Central Michigan graduates ethical leaders. This is what I was told when I toured Central, when I competed for the Leader Advancement Scholarship, and repeatedly since I got here. I was always a bit skeptical, however. It’s easy to say that Central graduates ethical leaders but what will Central provide me that will make me a more ethical leader than graduates from other universities?

My answer came in the form of PHL118L, Intro to Philosophy, with Gary Fuller. So often we view ethics as cut and dried decisions. Often, when I use to think about ethics, I viewed it as a simple decision: do the easy thing or the right thing. Do the thing that will make you more money, or the right thing. However, it did not take long in Professor Fuller’s course for me to realize that when it comes to a majority of decisions, especially those decisions that leaders face, it is not this cut and dried.

Throughout the semester we examined many topics including abortion, war, torture, euthanasia, and more. A majority of the class was examining the pros and cons of these topics and making a decision. One of the biggest things I took away from this course is that often there is not ‘right’ choice. Nonetheless, being in a leadership position we are going to have to make a choice. It is our responsibility to look at it from all sides, weigh the options, and justify our decision.

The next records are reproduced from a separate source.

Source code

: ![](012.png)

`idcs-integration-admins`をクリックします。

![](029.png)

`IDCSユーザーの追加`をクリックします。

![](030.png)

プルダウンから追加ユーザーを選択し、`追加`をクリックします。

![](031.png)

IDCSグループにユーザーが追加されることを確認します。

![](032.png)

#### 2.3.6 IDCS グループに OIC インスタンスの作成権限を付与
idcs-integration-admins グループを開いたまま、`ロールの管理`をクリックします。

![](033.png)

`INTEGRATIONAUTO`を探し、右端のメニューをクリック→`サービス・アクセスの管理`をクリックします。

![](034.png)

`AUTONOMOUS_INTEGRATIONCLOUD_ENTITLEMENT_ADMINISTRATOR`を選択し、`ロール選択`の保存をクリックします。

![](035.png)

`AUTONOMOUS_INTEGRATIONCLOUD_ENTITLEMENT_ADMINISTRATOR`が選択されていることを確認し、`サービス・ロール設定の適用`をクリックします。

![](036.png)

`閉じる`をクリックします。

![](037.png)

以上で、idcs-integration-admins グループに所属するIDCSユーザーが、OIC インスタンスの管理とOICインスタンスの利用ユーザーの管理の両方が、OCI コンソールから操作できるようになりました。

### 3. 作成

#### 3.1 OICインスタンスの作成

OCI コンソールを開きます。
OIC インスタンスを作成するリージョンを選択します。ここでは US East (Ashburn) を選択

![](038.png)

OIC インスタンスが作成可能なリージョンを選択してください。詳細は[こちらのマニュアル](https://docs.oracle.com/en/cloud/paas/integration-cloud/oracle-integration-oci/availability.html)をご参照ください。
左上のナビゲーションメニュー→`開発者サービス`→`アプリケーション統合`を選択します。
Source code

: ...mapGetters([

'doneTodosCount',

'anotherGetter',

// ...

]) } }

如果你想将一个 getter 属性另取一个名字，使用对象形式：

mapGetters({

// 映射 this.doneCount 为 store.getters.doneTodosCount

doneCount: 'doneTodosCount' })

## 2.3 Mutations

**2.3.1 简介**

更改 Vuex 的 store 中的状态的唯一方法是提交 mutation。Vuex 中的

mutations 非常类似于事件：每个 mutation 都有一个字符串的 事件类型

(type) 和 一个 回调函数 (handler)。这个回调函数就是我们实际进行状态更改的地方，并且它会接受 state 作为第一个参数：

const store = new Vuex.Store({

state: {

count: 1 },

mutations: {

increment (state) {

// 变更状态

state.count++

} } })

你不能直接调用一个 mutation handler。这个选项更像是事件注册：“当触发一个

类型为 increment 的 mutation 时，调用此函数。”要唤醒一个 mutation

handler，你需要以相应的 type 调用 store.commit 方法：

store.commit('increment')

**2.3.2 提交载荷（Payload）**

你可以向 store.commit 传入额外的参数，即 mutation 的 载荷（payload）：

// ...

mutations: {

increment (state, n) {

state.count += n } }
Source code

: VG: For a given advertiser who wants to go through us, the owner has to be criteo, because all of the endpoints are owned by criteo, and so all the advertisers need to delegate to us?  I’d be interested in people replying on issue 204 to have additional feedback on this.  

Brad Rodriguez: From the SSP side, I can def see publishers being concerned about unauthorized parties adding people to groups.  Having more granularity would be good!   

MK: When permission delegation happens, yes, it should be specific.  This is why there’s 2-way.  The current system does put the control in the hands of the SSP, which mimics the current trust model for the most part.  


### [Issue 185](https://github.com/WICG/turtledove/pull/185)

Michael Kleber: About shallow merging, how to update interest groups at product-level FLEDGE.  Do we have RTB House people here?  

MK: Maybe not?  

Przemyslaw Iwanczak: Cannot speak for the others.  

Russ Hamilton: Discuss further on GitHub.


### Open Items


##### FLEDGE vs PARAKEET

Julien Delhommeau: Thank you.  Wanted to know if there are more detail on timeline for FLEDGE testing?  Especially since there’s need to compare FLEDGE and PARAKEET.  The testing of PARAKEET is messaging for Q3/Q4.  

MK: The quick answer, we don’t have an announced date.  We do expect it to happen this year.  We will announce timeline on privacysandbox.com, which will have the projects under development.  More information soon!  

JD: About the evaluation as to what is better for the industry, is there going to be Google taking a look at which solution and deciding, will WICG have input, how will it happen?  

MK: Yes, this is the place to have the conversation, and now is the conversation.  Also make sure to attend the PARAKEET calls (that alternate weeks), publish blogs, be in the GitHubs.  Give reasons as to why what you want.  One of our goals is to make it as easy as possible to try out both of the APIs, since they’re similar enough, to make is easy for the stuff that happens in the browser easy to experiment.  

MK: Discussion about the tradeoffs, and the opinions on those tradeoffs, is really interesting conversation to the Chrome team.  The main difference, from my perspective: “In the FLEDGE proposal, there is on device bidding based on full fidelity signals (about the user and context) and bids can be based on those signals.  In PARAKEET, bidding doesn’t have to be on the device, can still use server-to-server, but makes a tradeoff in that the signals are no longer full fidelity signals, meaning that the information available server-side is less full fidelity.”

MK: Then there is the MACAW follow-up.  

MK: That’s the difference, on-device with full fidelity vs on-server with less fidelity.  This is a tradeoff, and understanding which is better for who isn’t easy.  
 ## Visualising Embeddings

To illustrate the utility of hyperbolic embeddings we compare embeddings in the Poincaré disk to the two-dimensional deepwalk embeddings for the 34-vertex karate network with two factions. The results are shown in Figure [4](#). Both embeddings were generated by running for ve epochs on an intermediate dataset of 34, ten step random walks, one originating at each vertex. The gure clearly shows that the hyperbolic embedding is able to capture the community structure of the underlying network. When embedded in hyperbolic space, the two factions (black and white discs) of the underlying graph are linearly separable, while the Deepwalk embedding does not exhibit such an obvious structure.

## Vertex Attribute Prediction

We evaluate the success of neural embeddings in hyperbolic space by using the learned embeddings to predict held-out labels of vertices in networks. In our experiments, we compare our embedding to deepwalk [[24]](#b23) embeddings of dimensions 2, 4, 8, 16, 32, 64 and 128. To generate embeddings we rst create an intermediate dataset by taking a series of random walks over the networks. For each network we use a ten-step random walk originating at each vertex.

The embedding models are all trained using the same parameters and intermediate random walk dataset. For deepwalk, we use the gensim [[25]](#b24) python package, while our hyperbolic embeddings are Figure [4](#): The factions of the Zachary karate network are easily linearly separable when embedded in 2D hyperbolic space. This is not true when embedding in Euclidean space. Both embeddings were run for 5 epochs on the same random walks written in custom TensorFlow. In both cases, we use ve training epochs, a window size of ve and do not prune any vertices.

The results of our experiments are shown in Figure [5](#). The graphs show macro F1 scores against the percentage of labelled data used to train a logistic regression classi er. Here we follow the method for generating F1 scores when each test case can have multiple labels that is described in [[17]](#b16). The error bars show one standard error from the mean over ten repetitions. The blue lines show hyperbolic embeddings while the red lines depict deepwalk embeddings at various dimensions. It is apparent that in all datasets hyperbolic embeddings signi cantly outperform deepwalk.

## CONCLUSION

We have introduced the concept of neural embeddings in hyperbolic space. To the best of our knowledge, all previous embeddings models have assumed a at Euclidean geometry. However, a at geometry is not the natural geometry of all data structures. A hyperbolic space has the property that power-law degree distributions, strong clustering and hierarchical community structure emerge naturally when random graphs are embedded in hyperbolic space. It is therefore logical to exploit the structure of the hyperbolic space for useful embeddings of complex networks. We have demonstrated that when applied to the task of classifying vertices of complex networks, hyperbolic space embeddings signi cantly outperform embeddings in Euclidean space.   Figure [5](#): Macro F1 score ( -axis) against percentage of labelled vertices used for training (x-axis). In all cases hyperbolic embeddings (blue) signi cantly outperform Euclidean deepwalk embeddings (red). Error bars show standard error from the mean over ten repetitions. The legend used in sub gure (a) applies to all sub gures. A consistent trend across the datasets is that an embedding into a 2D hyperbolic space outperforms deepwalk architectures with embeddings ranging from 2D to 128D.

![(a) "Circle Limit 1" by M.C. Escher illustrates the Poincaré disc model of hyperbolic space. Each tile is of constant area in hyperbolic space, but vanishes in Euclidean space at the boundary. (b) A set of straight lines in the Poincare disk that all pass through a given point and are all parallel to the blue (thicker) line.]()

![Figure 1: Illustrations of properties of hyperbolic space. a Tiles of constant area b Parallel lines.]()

This course was one that I enjoyed going to and truly helped me develop as an ethical leader.

LDR200L

During my second semester at Central, to fulfill my LAS protocol and work towards my leadership minor, I had the privilege of taking LDR200L: Intro to Leadership. This class provided a more serious and in depth look at leadership than LDR100. LDR200L was different than any class I have ever taken because it was so focused on leadership. Throughout this course we have taken a look at several important leadership characteristics, leadership styles, and have learned some valuable skills.

During LDR200L we were responsible for presenting on two different occasions: our leadership initiative and our workshop. The initiatives were much more casual than the workshops but provided quality, hands on learning experiences. The initiatives were particularly enjoyable for me because the short duration allowed the presenters to focus on only the most important information and it was easier for me to maintain my focus throughout the entire presentation.

Furthermore, the workshops provided a more in depth look at some leadership styles. It is no secret that there are limitless leadership styles but knowing what the different styles are and how to use them properly is a challenge. Taking LDR200L gave my cohort and me an opportunity to take a deeper look into some of the more prevalent leadership styles. These workshops gave me a wide variety of different leadership styles and how to apply them to my everyday life.

LDR200L has been a bit of an eyeopening experience. As leaders we naturally get comfortable with our leadership style and the way we do things. We may refuse to embrace other leadership styles, be unaware of them, or just not understand them. However, being able to take part in this course was an eye-opening experience to how to become a better leader and maximize my impact.